Ginsburg goes on to debunk the idea that these crosses were understood in any secular sense at the time, noting significant controversy about the distribution of crosses and Stars of David, and how the government initially intended to deal with the problem of unknown graves by distributing Stars of David in proportion to the death rate of Jews in the war, but eventually scrapped this plan out of concern that dead Christians might accidentally be labelled Jewish. She debunks the idea that crosses are prevalent symbols in memorializing the dead from WW1, pointing out that memorials with crosses represent only about 4% of the total number. Ginsburg refers directly to the founding fathers, Jefferson and Madison and Washington among them, to point out that the Establishment clause was explicitly intended to maintain the "wall of separation" Jefferson wrote about.
So the majority decision is logically incoherent and factually false. It's perspective, enjoining courts to consider historical perspectives while pointedly ignoring salient historical facts is itself ahistorical, a deception by omission. I am reminded of the Heller decision. In that case Scalia wrote the majority opinion which was in fact based in proper historical context, and logically and well argued.
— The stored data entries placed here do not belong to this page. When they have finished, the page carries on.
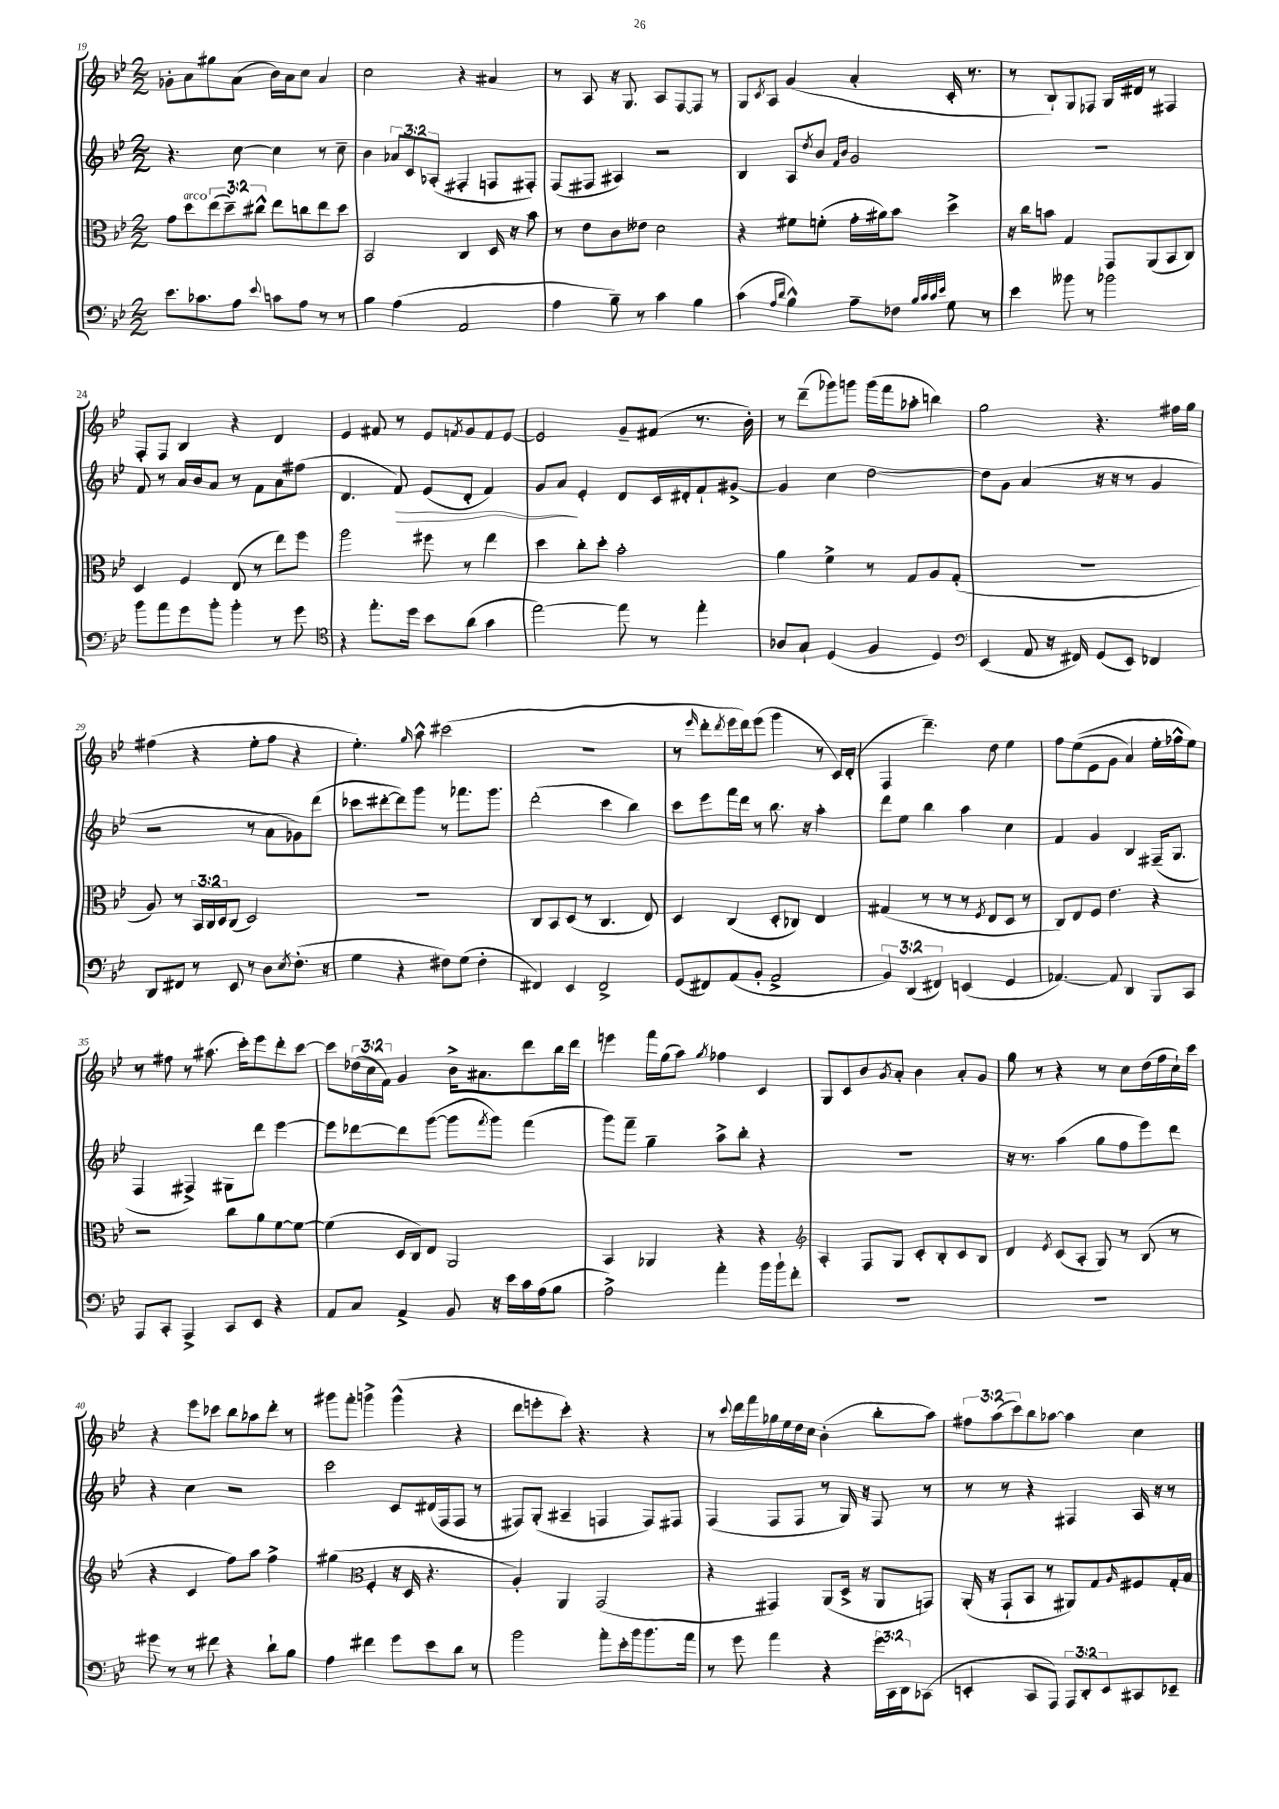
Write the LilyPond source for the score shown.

<<
\new StaffGroup <<
\new Staff = "s0" {
    \clef treble \key bes \major \numericTimeSignature \time 2/2 \override Staff.TupletNumber.text = #tuplet-number::calc-fraction-text
    ges'8-. a'8 gis''8 a'8( bes'16) a'16 c''8 a'4 |
    c''2 r4 ais'4 |
    r8 a8 r16 g8. a8 f8~ f8 r8 |
    g8 \acciaccatura { c'8 } a8 g'4( a'4-. c'16-. r8. |
    r8 bes8-!) g8 fes8 g16 dis'16 r8 fis4 |
    f8-. f8 bes4 r4 d'4 |
    ees'4 fis'8 r8 ees'8 \acciaccatura { f'8 } g'8 f'8 ees'8~ |
    ees'2 g'8-- fis'8( r8. bes'16-.) |
    r8 d'''8--( ges'''8) g'''8 g'''16( f'''16 aes''8-. b''4) |
    g''2 r4. fis''16 g''16 |
    fis''4( r4 ees''8-. fis''8 r4 |
    ees''4.-.) \grace { g''16 } a''8-^ cis'''2( |
    R1 |
    r8 \grace { ees'''16 } d'''8-. \acciaccatura { d'''8 } ees'''16 d'''16) ees'''8( g'''4 r8 c'16) d'16-.( |
    f4 d'''4.--) d''8 ees''4 |
    f''8 ees''8(\( ees'8 g'8 a'4) ees''16-. fes''16-^ ees''8\) |
    r8 fis''8 r8 ais''8.( c'''16-.) ees'''8 d'''8-. c'''8~ |
    c'''8 \tuplet 3/2 { des''16( c''16 f'16) } g'4 bes'16-> ais'8. d'''8 bes''16 d'''16 |
    e'''4 f'''16 g''16( a''8) \acciaccatura { g''8 } fes''4 c'4 |
    g8 c'8 bes'8 \acciaccatura { g'8 } a'8-. bes'4 a'8-. g'8 |
    g''8 r8 r4 r8 c''8 d''16( f''16 c''16-!) c'''16 |
    r4 ees'''8 ces'''8 bes''8 aes''8 d'''8-. r8 |
    gis'''8 f'''8-. g'''4-> g'''4-^( r4 |
    d'''8 e'''8-. c'''8-.) r4. r4 |
    r8 \appoggiatura { c'''8 } d'''16 f'''16 ges''16 ees''16 d''16 c''16 bes'4-.( bes''8-. a''8) |
    \tuplet 3/2 { fis''8 a''8( c'''8) } bes''8 aes''8~ aes''4 c''4 \bar "|." |
}
\new Staff = "s1" {
    \clef treble \key bes \major \numericTimeSignature \time 2/2 \override Staff.TupletNumber.text = #tuplet-number::calc-fraction-text
    r4. c''8~ c''4 r8 c''8-- |
    bes'4 \tuplet 3/2 { aes'8 c'8 aes8-.( } fis4-. f8 fis8-.) |
    f8( fis8 ais4) r2 |
    bes4 a8 \acciaccatura { d''8 } bes'8 \grace { f'16 bes'16 } g'2 |
    R1 |
    f'8 r8 a'16 bes'16 a'8 r8 f'8 a'8 fis''8( |
    d'4. f'8\>) ees'8( d'8-. f'4) |
    g'8 a'8\! ees'4-. d'8 c'16 dis'16-. f'8-! gis'8~-> |
    gis'4 c''4 d''2~ |
    d''8 g'8 a'4( r16 r16 r8 g'4 |
    r2 r8 a'8 ges'8) d'''8( |
    ces'''8 dis'''8~-. dis'''8) g'''8 r8 fes'''8. g'''8. |
    d'''2-.( c'''4 bes''4) |
    c'''8 ees'''8 f'''16 d'''16 r8 bes''8. r16 a''4-. |
    d'''8 ees''8 bes''4 a''4 c''4 |
    f'4 g'4 bes4 fis16--( g8. |
    f4 fis4->) gis8 d'''8 ees'''4~ |
    ees'''8 des'''8~ des'''8 g'''8~( g'''8 \acciaccatura { f'''8 } g'''8) f'''4( |
    g'''8) f'''8-- g''4-- a''8-> bes''8-. r4 |
    R1 |
    r16 r8. a''4( g''8 f''8 ees'''8) d'''8 |
    r4 c''4 r2 |
    c'''2 c'8 dis'16( f16 f8 r8 |
    fis8) g8-.( ais4-- f4 f8) fis8 |
    f4( f8 f8 r8 g16) r16 f8 r8 |
    r8 r8 r4 fis4 a16 r16 r8 \bar "|." |
}
\new Staff = "s2" {
    \clef alto \key bes \major \numericTimeSignature \time 2/2 \override Staff.TupletNumber.text = #tuplet-number::calc-fraction-text
    g'8 d''8^\markup { \italic "arco" } \tuplet 3/2 { ees''8( d''8--) cis''8-^ } ees''8 c''8 ees''8 d''8 |
    bes,2 c4 d16 r16 bes'8 |
    r8 ees'8 c'8 eeses'8 d'2 |
    r4 fis'8 f'8-.( g'16-. ais'16) bes'8 d''4-> |
    r16 c''16 b'8 g4 g,8 a,8( bes,8 c8) |
    d4 f4 ees8( r8 ees''8) f''8 |
    a''2 fis''8 r8 ees''4 |
    d''4 c''8-. d''8-. bes'2-. |
    a'4 f'4-> r8 g8 a8 g8-.( |
    R1 |
    a8) r8 \tuplet 3/2 { bes,16 c16 d16 } c8( d2) |
    R1 |
    c8 bes,8 d8( r8 c4. ees8) |
    d4 c4( d8-. ces8) ees4 |
    gis4( r8 r8 r8 \acciaccatura { f8 } ees8 d8 r8 |
    c8) ees8 f8 ees'4. r4 |
    r2 c''8 a'8 f'8~ f'8~ |
    f'4( d16 c16) ees8 a,2 |
    bes,4 aes,4 r4 r4 |
    \clef treble a4-. f8 g8 c'8-. bes8-. c'8 bes8 |
    d'4 \acciaccatura { ees'8 } c'8( a8-. g8) r8 bes8( r8 |
    r4 c'4 f''8) a''8 f''4-> |
    gis''4( \clef alto f4-. r16 d16 r4. |
    a4-.) a,4 g,2( |
    r4 gis,4) a,8( d16-> r16 a,8 g,8) |
    a,16-.( r16 g,8-! bes,8 r8 ais,8) g8 \grace { a16 } fis8 g16-. bes16 \bar "|." |
}
\new Staff = "s3" {
    \clef bass \key bes \major \numericTimeSignature \time 2/2 \override Staff.TupletNumber.text = #tuplet-number::calc-fraction-text
    ees'8. ces'8. a8 \appoggiatura { ees'8 } c'8 a8 r8 r8 |
    bes4 a4( a,2 |
    a4 bes8--) r8 c'4 bes4 |
    c'4( \grace { a16 d'16 } bes4-^) a8-- fes8 \grace { bes32 c'32 c'32 ees'32 } g8 r8 |
    ees'4 beses'8 r8 bes'2 |
    bes'8 a'8 g'8 bes'8-. bes'4-. r8 g'8 |
    \clef tenor r4 ees''8.-. d''16 bes'8 a'8( g'4 |
    ees''2~) ees''8 r8 ees''4-. |
    aes8 g8-! d4( f4 d4) |
    \clef bass ees,4( a,8 r16 fis,16) g,8( ees,8) fes,4 |
    d,8 fis,8 r8 ees,8 r8 d8 \acciaccatura { ees8 } f8.-.( r16 |
    g4 r4 fis8) g8( fis4-. |
    fis,4) ees,4 fis,2-> |
    g,8( fis,8) a,8( bes,8-. a,2-> |
    \tuplet 3/2 { bes,4) d,4( fis,4) } e,4( g,4 |
    aes,4.~) aes,8 d,4 bes,,8 c,8 |
    a,,8 c,8-. a,,4-> c,8 ees,8 r4 |
    a,8 c8 a,4-> bes,8 r16 ees'16 c'16 a16( bes8 |
    a2->) a'4-. bes'16 bes'16-! f'8-. |
    R1 |
    R1 |
    gis'8 r8 r8 fis'8 r4 d'8-! bes8 |
    a4 fis'4 g'8 ees'8 d'8 r8 |
    bes'2 a'8-. ees'16-. bes'16 bes'8. a'16 |
    r8 g'8 a'4 r4 \tuplet 3/2 { g'16 c,16 d,16 } ces,8( |
    e,4-. c,8 a,,8) \tuplet 3/2 { a,,8 d,8-. e,8 } cis,8 ees,8-- \bar "|." |
}
>>
>>
\layout { \context { \Score currentBarNumber = #19 } }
The dissent in that case was a meander through historical misrepresentation and a variety of non-sequiturs. In this case, however, the tables have turned. It is the poorly argued case which has won the court - and overwhelmingly so. As with the Trinity case, only Ginsburg and Sotomayor seemed to offer any real understanding of what the First Amendment actually means. Justice Thomas in his opinion actually suggested the Fourteenth Amendment did not apply to the First! And now the court has dispensed with the Lemon test and has opened the door for future rulings drawing on Rhenquist's precedent for refusing "offended observers" standing.
What can one say of such a poor attempt at justifying prior political ideology at the expense of constitutional law, history, and logic? It smacks of the same contempt for the public that the Trump cult revels in. The Supreme Court was designed to guard against populism, but today it explicitly serves the populist interests of the President - something which should damage Justice Kennedy's legacy quite seriously. It's lifetime appointments were designed to ensure the appointments wouldn't be political litmus tests, but today it ensures the political ideology of the appointments lasts for generations. It's time to end lifetime appointments, and to seriously consider impeaching sitting Justices like Thomas and Kavanaugh. I realize how unrealistic all this is, of course, which only points out the most important need of all, which is to end the supine coverage of the Court Americans get basically everywhere, to end the false belief that the Justice's decisions are consonant with what the Constitution actually means. The Constitution belongs to us, belongs to citizens, not the state. We should remind the Court and the court jester in the White House of that fact, soon.